Livingston, Montana – Our Home
Re-capturing ones youthful adventures is near impossible these days with the rapid advance of technology and the growth of mega-cities. Growing up in the 1940’s and 50’s in small towns which serviced the surrounding ranches or farms or orchards or mines was a real hoot.
Montana still has the flavor of those “ole” days, what with ranches, farms, small “vintage” towns and abandoned mining towns. Lots of historic legends of “vigilantes”, famous “trail breakers”, not to mention the early forts built during the settling of Montana and really bad men and some bad women.
Small towns still have 4H and hold rodeo’s, it is not unusual, when strolling down the sidewalk to encounter several cowboys or cowgirls sporting large silver belt buckles won in rodeo events.
The 4th of July parades are usually populated with farm tractors pulling decorated hay wagons, there are vintage cars, mule teams pulling wagons used during the early days for farming or ranching or freight hauling. Along with clowns, school bands and drill teams to round out the festivities.
The Montana Territory was created in May of 1864.
Early on, before the creation of the Montana Territory, in the 1860’s, Bannack and Virginia City, now in Montana, used to be in Idaho Territory. It was here that a Minor’s Court was established to handle small disputes, but it could not handle major crimes like murder and robbery.
After the release of some murderers, possibly due to their popularity, a group of the local residents formed The Vigilantes of Montana and soon started hanging offenders. This was all done in secrecy, the group that is, but the hangings were public. There is a building in Virginia City where 5 or 6 were hanged at once.
Virginia City and Nevada City are very interesting places for a visit, especially Nevada City thanks to to Charles and Sue Bovey who had been collecting Montana relics since the 1940’s and storing them at that location.
Virginia City old store fronts on the main drag – last time we were there, we dined at a local restaurant at the end of this block. There are still people living here.
I bet this old auto could tell some interesting Virginia City and/or Nevada City tales. Nevada City is only a few miles down the road.
I am told that when the mining petered out and the population moved to other areas, the store owners simply left town and all of their goods behind. Wish we could have gotten into this store.
Exploring old mining towns is one of our favorite past times – Bannack is one of those early mining towns, now a State Park. Bannack was briefly the Montana Territory Capitol.
From what I have read, The Vigilantes of Montana were popular in Bannack as their reputation spread throughout the Territory.
Here is an old church located in Bannack – some of these buildings are still safe enough to enter and walk around in.
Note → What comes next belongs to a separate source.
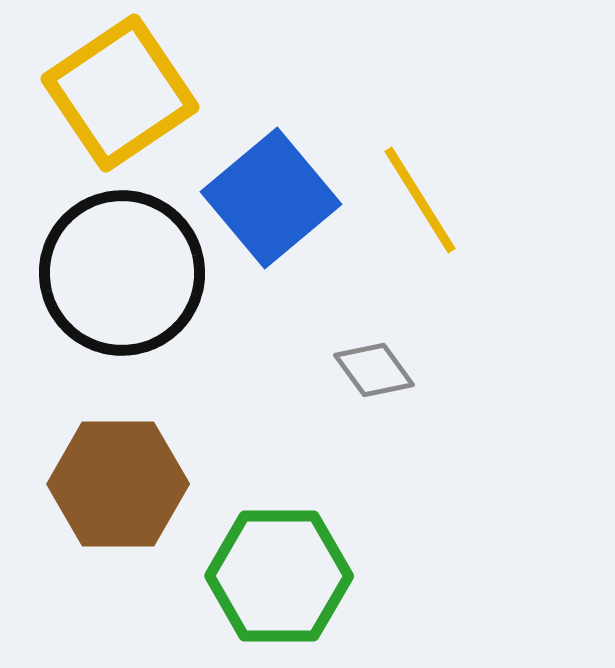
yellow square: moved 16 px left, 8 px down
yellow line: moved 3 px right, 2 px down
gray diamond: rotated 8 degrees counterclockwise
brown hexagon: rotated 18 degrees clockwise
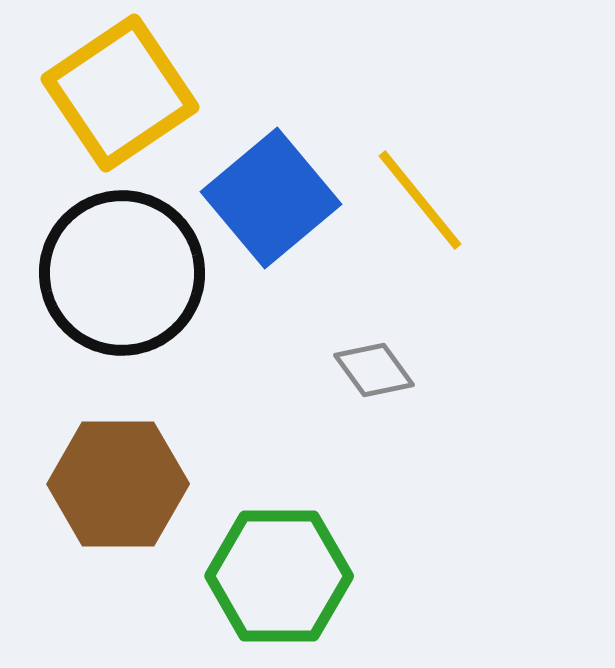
yellow line: rotated 7 degrees counterclockwise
Many of the minors, back in the day, would dig into the side of a hill to use as a winter shelter. Above is one such cave entrance.
There were several real nice hotels in Bannck, you can tell the quality of this one by the condition of the interior in the picture above.
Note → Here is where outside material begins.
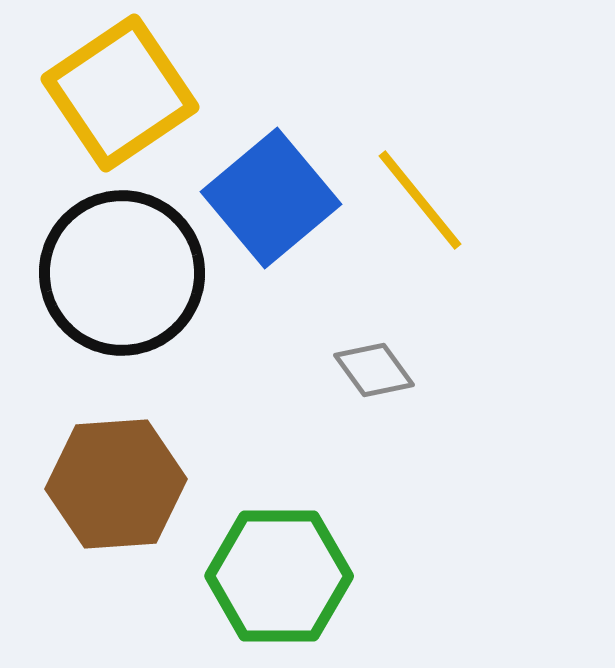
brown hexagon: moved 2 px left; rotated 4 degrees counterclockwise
Anaconda, Montana, a town founded to smelter copper ore from the mines in Butte, Montana. If you ever find any early pictures of Butte, smoke was so bad that it was affecting the health of the residents.
Anaconda was given birth in the latter part of 1880’s.
Anaconda has the tallest smokestack in Montana, really tall.
We went to yard sales in Anaconda several years ago – it is a real nice little town with vintage structures.
Old cemetery’s are very interesting to explore, while in Anaconda, we paid a visit to the old cemetery, across the way a new cemetery was working.